C’est de ce point de vue que les Russes se trouvent devant l’opportunité d’échapper à ce terrible climat d’américanisation qu’Hollywood instrumentalisme depuis la création en grande série du cinéma américaniste, – grande invention française prestement kidnappée et exploitée par l’américanisme qui en vit aussitôt la force d’influence passant par sa mercantilisation à outrance. Aujourd’hui, la production en série des bandes dessinées/filmées MCU est une stratégie majeure de la poursuite de l’américanisation, plus que jamais orientée vers la crétinisation et l’abrutissement comme voie d’investissement des esprits.
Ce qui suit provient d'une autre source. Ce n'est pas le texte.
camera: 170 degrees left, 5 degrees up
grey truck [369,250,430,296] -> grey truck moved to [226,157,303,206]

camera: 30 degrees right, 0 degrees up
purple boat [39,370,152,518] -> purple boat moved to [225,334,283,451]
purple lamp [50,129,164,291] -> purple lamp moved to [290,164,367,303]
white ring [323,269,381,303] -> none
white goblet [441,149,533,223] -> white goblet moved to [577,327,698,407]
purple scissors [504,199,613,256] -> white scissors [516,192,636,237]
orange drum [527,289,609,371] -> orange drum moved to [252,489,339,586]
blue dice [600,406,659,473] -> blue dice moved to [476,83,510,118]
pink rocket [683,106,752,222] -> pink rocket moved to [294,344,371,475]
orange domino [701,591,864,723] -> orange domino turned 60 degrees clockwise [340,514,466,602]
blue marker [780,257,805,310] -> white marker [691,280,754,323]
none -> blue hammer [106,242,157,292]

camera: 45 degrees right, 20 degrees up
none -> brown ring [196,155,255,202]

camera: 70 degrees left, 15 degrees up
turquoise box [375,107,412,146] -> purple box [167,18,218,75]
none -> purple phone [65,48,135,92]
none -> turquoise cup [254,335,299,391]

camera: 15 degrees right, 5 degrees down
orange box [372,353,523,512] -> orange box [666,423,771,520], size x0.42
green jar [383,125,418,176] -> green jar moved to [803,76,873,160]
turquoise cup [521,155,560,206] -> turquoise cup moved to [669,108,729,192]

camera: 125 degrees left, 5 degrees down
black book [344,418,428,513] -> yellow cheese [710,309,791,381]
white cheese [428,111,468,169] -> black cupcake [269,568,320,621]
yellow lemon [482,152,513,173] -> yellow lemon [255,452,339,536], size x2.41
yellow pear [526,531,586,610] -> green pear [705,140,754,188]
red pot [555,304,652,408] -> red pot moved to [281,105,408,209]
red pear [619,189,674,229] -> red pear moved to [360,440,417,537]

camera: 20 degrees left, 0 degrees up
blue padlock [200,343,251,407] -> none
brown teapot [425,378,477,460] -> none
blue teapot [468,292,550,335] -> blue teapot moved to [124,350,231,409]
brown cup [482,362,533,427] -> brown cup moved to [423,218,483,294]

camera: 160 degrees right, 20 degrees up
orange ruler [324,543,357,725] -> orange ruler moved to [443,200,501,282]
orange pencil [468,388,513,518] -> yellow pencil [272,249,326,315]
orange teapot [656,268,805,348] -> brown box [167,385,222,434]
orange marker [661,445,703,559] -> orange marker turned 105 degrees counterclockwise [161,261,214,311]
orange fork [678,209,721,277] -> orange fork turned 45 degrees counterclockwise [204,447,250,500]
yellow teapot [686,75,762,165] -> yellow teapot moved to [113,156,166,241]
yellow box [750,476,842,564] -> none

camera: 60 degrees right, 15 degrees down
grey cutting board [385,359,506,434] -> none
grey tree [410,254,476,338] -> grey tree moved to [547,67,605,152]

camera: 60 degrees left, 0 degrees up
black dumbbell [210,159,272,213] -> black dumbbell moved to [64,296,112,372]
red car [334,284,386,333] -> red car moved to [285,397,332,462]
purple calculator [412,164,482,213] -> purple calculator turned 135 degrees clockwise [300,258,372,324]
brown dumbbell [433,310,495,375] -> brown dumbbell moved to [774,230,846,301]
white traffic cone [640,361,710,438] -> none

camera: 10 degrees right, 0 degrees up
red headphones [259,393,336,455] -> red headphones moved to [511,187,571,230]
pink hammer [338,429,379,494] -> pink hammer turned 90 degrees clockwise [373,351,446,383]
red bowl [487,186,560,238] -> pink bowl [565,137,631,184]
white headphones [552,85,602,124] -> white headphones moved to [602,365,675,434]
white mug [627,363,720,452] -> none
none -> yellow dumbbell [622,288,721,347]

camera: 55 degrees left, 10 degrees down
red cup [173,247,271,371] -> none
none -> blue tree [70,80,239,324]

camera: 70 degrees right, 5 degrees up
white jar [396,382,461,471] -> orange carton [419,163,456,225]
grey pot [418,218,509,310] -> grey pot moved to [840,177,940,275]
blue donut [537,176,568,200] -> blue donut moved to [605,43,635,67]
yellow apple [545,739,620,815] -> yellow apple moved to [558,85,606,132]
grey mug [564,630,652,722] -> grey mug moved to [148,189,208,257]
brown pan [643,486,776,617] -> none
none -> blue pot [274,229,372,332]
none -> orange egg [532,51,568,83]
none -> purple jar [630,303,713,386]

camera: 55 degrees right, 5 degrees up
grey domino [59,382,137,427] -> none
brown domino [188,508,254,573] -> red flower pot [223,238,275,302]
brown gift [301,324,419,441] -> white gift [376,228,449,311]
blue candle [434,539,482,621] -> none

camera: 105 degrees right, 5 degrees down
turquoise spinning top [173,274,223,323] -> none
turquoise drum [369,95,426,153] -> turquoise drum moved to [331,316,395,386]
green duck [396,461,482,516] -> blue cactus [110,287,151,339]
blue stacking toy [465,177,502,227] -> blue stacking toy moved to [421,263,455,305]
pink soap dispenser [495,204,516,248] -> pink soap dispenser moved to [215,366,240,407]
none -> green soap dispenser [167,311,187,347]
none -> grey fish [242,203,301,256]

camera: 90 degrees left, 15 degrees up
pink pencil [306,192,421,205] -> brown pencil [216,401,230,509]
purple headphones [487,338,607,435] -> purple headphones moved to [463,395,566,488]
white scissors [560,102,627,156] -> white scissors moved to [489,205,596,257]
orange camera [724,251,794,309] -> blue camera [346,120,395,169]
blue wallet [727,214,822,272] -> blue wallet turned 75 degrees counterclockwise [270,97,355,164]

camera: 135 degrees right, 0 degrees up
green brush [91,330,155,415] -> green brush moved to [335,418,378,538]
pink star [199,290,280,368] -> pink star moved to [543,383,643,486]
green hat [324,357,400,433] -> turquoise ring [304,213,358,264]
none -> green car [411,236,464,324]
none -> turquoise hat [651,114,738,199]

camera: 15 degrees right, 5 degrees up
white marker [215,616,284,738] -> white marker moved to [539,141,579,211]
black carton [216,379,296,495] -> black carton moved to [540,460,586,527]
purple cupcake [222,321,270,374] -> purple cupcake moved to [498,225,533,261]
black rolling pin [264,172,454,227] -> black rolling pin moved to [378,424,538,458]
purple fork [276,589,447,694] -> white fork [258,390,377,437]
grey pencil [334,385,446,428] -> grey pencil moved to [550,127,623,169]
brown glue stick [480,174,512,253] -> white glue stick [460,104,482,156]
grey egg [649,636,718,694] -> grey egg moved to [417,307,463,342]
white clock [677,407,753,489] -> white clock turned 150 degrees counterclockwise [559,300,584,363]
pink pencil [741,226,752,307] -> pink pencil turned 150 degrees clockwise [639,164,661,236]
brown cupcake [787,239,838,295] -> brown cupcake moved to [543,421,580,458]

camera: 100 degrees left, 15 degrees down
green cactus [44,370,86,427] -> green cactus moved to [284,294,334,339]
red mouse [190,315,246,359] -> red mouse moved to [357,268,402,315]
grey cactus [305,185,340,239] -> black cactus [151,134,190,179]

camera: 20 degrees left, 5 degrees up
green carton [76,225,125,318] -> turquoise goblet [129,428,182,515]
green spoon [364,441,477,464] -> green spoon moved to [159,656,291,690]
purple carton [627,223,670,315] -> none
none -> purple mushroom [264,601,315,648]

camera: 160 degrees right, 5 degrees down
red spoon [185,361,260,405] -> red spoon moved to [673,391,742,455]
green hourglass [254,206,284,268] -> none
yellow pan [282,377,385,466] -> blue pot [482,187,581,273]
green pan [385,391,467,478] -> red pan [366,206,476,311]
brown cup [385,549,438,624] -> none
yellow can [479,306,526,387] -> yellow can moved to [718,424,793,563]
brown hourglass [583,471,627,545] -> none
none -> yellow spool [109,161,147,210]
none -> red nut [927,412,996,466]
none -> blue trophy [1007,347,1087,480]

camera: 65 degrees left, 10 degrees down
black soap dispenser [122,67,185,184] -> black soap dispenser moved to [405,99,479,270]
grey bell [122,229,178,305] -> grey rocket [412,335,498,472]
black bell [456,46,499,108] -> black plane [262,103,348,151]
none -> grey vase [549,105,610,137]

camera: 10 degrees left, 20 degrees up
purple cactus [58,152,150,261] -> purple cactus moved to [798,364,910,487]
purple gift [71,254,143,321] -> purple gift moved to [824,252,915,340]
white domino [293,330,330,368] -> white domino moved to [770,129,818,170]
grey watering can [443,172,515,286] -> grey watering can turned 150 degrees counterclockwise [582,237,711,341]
On sait que la Russie a été une cible très spécifique de cette américanisation à partir des années 1990, et de très fortes critiques des adversaires de la fraction “atlantiste” des élites n’ont cessé de dénoncer ce qui fut aussitôt perçu comme une agression culturelle (assez semblable, mais en beaucoup plus puissant et grossier, que l’offensive lancée en France dans ce sens en 1946 par les accords Byrnes-Blum). La situation présente offre à la Russie une formidable opportunité, d’autant que la brutale rupture de l’hollywoodisme s’appuie sur des impératifs idéologiques hystériques fondés aussi bien sur l’antirussisme que sur les matières sociétales-progressistes (wokenisme) dont les Russes sont considérés comme des adversaires intransigeants. Aucun acteur économique d’Hollywood ne peut se permettre d’oser s’exposer à une critique-Woke à cet égard ; tant que régnera ce totalitarisme idéologique, l’hollywoodisme sera au garde-à-vous.

On peut donc considérer que cette situation, “objectivement antiSystème” puisqu’antiaméricaniste de facto, constitue effectivement une cure forcée importante et radicale de désintoxication du virus de l’américanisation, chose beaucoup plus sérieuse, – soyons sérieux, – que le Covid. Il s’agit également d’une situation symboliquement importante. Elle nous fait réaliser combien la direction prise par la Russie est d’abord et essentiellement une désaméricanisation, encore plus qu’une “désoccidentalisation” (après tout, si certains pays d’Europe occidentale parvenaient à avoir des dirigeants convenables et pas trop stupides, il apparaîtrait qu’ils sont tout aussi victime du virus de l’américanisation que la Russie). Le phénomène, lorsqu’il aura été pleinement perçu pour ce qu’il est et que la situation politique se sera éclaircie en se compliquant un peu plus qu’elle n’est dans sa stupide et consternante binarité, peut servir d’exemple et de dynamique d’entraînement.

Note

(*) Pour l’esprit du livre, il s’agit d’une hypothèse évidente. L’enthousiasme américaniste qui en exsude est évidemment celui des ‘Roaring Twenties’, brusquement interrompu avec le coup d’arrêt du crash de Wall Street de 1929 et surtout le début de la Grande Dépression en 1931. Le livre a été publié en 1930 chez Knopf, et il est parfaitement logique de faire l’hypothèse qu’il a été rédigé en 1929. La catastrophe qui commençait à éclater n’avait pas encore entamé l’hystérie des années 1920.